- Task 1 -
Which four books does the review of books on English painting list at its head, and who wrote each?
- Task 2 -
Extend the review of books on English painting onward from its final sentence.

- Selected excerpt -
English Painting. By R. H. Wilenski. (Faber. 30s.)
An Outline of English Painting. By R. H. Wilenski. (Faber.
2s.)
A Short Account of British Painting. By Charles Johnson.
(Bell. 3s. 6d.)
British Painting. By C. H. Collins-Baker and M. R. James. (Medici Society. 30s.) MR. WILENSKI has produced two books about English painting. The larger of them has many of the outward and visible signs of grace. Its plates are many, well chosen, clearly repro- duced, though somewhat obscurely arranged. The bio- graphies are separated from the analyses of the paintings and are often clear and relevant. And yet Mr. Wilenski is not -really writing about English painting at all. He is pursuing
his old crusade on his old hobby-horse, now rather broken- winded. Mr. Wilenski's great grievance is that the public at the present day, instead of buying works by the " right
kind " of modern artist, either buys old masters or, almost worse, modern works which are merely pastiches of them.

- Extracted records -
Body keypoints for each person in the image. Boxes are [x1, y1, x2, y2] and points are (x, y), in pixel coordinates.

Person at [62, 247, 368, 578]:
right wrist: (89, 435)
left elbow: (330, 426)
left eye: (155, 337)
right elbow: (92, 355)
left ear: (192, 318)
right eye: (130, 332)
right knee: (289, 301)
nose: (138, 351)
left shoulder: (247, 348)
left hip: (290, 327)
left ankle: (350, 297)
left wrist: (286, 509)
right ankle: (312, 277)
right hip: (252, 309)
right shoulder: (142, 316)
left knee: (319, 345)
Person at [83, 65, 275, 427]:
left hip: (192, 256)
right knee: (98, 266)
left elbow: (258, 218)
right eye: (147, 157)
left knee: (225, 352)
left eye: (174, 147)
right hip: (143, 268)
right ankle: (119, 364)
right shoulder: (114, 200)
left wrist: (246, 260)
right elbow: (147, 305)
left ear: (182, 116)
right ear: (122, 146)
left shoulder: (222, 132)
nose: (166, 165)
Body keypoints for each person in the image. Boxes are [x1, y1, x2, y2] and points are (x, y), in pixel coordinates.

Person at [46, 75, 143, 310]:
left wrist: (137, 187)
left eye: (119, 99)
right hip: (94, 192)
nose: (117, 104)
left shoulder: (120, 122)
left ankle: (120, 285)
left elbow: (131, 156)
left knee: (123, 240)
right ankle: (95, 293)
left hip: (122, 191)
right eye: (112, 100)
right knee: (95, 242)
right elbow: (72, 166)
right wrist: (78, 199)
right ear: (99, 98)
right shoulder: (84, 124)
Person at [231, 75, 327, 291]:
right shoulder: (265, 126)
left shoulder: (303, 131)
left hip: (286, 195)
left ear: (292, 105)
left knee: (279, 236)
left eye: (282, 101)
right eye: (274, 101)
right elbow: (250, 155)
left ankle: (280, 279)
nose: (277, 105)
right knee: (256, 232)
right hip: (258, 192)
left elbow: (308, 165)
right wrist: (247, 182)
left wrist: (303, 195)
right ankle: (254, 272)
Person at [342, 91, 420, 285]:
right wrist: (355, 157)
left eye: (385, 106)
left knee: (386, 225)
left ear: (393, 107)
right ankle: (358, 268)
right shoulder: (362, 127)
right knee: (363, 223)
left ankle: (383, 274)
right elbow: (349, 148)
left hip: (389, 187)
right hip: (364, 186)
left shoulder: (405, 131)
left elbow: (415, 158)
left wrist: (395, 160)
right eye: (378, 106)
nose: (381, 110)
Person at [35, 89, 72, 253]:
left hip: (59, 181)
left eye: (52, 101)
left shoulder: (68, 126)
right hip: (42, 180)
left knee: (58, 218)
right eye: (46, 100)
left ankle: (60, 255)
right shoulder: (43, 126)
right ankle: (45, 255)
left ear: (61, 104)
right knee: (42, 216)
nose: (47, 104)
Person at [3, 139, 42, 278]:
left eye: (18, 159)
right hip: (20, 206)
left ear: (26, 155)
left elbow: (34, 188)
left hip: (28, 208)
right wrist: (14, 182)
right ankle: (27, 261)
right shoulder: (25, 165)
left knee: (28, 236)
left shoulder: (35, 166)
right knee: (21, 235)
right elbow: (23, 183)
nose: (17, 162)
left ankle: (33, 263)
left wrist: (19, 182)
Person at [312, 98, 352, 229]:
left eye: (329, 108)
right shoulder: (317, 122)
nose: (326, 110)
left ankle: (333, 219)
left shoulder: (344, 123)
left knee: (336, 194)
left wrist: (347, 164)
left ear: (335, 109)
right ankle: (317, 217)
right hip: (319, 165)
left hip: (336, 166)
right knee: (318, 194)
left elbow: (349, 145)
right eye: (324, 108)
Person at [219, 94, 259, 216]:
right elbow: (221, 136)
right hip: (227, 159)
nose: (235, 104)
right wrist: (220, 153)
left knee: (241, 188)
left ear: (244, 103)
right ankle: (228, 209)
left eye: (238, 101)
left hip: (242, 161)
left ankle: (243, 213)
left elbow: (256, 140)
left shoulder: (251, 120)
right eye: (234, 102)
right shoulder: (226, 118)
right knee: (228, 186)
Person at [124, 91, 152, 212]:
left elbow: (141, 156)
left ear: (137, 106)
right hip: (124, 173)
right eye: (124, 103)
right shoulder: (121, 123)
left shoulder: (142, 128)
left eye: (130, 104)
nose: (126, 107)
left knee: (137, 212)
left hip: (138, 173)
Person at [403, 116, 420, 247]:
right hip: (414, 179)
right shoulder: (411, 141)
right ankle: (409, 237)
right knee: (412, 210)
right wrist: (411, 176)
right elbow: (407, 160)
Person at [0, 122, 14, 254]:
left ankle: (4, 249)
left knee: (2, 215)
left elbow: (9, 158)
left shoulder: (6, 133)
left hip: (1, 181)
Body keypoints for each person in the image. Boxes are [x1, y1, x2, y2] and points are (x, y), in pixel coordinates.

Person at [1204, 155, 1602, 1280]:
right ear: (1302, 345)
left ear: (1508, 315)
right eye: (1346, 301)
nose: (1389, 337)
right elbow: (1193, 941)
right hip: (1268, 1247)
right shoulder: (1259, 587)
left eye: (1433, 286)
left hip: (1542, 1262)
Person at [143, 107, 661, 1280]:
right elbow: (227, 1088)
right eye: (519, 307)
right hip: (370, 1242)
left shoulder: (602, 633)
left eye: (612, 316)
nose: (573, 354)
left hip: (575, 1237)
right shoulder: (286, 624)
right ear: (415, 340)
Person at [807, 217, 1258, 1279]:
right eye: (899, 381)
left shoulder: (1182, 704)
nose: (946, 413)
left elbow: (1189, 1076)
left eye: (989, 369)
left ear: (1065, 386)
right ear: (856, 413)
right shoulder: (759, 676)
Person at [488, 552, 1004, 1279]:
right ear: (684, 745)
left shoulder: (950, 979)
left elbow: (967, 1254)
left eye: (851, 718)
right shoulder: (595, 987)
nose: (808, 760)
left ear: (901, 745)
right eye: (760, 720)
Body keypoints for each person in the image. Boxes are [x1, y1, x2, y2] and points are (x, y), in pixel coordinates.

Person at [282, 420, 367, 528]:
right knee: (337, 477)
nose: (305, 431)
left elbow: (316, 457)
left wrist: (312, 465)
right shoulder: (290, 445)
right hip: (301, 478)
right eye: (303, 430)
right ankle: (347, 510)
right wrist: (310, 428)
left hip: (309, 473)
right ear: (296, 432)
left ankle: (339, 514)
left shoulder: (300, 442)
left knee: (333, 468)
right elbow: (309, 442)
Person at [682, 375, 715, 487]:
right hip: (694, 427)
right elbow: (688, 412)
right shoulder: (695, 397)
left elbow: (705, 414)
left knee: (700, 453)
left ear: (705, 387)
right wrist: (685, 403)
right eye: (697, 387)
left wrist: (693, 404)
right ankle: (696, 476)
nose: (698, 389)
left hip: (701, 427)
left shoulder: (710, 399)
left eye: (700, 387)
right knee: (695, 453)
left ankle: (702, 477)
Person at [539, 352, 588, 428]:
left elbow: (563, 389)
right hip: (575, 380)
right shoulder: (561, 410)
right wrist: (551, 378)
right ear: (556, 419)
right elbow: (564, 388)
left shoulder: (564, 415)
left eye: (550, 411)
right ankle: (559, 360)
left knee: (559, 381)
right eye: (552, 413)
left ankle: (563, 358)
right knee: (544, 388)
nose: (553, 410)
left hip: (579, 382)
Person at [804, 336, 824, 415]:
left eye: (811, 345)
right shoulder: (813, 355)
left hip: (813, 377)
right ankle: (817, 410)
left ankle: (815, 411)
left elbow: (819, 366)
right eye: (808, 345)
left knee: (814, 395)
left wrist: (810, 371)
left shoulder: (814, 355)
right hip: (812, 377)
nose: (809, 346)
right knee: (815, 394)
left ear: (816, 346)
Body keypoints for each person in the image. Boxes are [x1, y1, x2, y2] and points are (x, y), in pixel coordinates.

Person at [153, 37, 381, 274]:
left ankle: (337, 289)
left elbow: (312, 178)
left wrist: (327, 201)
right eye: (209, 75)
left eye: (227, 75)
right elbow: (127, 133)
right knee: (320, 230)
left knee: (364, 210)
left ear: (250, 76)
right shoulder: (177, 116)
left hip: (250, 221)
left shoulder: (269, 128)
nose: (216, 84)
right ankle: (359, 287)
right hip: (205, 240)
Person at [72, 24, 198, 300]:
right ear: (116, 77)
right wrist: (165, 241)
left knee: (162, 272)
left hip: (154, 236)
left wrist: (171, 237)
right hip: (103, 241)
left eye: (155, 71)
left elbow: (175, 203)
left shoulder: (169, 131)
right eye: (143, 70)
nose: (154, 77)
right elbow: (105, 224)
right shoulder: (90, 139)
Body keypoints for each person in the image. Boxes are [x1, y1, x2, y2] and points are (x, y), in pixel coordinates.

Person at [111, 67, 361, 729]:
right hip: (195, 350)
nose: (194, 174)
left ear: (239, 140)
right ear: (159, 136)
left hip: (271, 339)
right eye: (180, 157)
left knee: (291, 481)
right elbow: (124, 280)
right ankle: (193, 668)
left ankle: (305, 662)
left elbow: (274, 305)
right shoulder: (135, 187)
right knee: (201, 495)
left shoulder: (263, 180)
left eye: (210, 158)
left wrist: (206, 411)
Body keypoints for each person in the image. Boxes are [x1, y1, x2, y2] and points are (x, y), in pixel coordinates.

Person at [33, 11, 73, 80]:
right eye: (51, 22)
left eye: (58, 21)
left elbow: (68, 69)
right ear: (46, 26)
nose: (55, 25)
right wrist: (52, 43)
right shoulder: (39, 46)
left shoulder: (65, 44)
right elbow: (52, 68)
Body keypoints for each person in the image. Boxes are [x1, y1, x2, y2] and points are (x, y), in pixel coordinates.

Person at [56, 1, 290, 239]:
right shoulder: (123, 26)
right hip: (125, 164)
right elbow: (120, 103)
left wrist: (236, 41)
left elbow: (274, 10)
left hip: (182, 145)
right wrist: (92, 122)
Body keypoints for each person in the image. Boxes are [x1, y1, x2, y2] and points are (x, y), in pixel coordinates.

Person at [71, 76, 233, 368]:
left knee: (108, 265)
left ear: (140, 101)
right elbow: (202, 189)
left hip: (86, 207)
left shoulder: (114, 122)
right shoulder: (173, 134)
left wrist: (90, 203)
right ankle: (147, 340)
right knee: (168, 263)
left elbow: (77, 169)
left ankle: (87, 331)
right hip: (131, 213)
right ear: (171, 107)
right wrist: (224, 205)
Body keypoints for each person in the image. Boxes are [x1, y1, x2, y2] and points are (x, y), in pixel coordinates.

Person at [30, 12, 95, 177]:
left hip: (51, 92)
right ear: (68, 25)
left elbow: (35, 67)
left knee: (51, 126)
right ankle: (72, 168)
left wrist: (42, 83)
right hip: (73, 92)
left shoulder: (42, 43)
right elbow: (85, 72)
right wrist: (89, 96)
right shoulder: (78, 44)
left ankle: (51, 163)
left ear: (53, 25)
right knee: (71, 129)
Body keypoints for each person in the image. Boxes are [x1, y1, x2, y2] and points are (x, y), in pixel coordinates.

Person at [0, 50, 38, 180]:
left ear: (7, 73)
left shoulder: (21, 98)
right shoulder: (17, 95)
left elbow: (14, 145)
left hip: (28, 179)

- Answer box 1 -
- *English Painting*, by R. H. Wilenski
- *An Outline of English Painting*, by R. H. Wilenski
- *A Short Account of British Painting*, by Charles Johnson
- *British Painting*, by C. H. Collins-Baker and M. R. James

- Answer box 2 -
This he regards as the result of a widespread conspiracy. In the case of sculpture it is due to a league between the Academicians and the classical professors, who decided that Greek art is the only art. In the case of painting it seems to be due to a league between the dealers and the upper classes who have decided to stifle all progressive art, and it is now particularly against them that Mr. Wilenski's grape-shot is directed. Naturally these opinions come between the writer and his subject, and it is enough, for instance, that Claude's paintings should have been bought by the English nobility in the eighteenth century for Mr. Wilenski to condemn them as furniture pieces." Mr. Wilenski's general proposition— itself not unconnected with his principal grievance—is that ancient painting can only be rightly understood by means of the study of modern painting, a principle which the author is often forced to abandon when it comes to the point, and which has little success when he does apply it, as in his comparison between Gainsborough and McEvoy.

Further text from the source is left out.